When the storage windings 20 have reached a predetermined maximum axial length, the shut-off mechanism (not shown herein) becomes effective, and drum 1 is disconnected from its drive source; if the drum has an individual motor, it is stopped directly. Drum 1 will, therefore, stop. The yarn supplied to the working position will continue to be removed, however, being pulled off the head of the drum 1. When the storage windings 20 then have reached a predetermined minimum length, the shut-off mechanism is again operated and drum 1 is again connected to its drive source, or the individual drive motor started, again filling the drum 1 with the storage windings 20 up to its maximum axial length.
If the drum 1 is a solid drum, the outer surface may either be corrugated or formed with axially extending slits or grooves to permit engagement of the teeth 31 of the wheel 27 therewith.
The wheel 27 may also be located within the drum 1, engaging with its teeth 31 through the gaps between the pins 2, or interiorly of corrugations. Wheel 27 can also be shaped differently; it need not be a pin-wheel gear or a stub-tooth gear, as shown, but may be formed of a hub with radially projecting teeth. A spur pinion can also be used.

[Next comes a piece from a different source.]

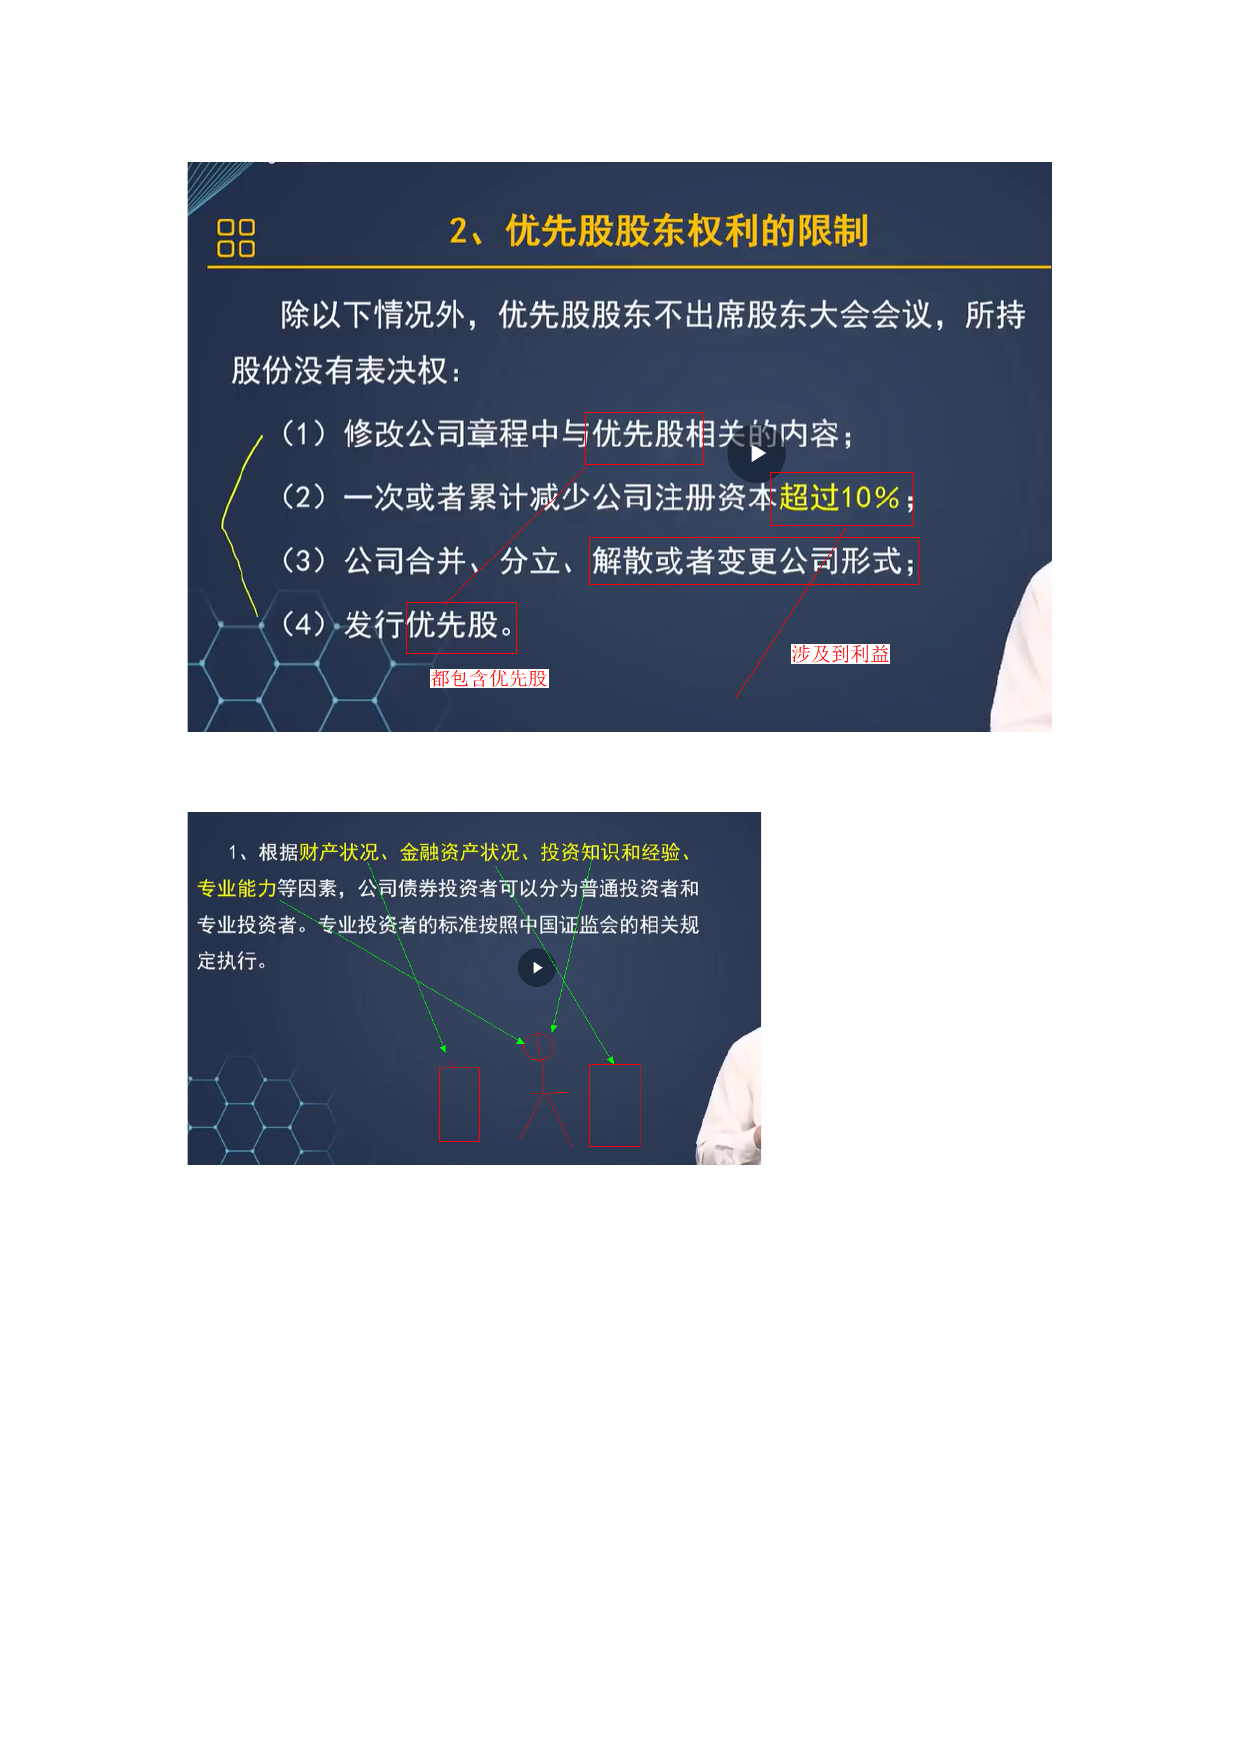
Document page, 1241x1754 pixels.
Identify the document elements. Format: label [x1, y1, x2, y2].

picture [187, 162, 1052, 732]
picture [187, 812, 762, 1165]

The operation, as described, would be applied if pin 26 is either removed or placed in an ineffective position, as disclosed and described in detail in co-pending application Ser. No. 642,257, filed Dec. 19, 1975 by FECKER et al. In this operating condition, the pull-off position of the yarn from the drum occurs at random.
If pin 26 is in the position shown in the FIGURE, the pull-off position of the yarn is fixed in space with respect to the circumference of the drum. This is referred to as positive yarn supply, since the drum 1 can supply only as much yarn as is being wound thereon. For such operation, drum 1 is constantly driven. The shut-off mechanism responding to the axial length of the storage windings 20 then is not needed, or can be disabled. Rotation of the drum 1 renders yarn supply more uniform, however, than if the yarn were pulled off directly from a wound cone.
Various changes and modifications may be made within the scope of the inventive concept.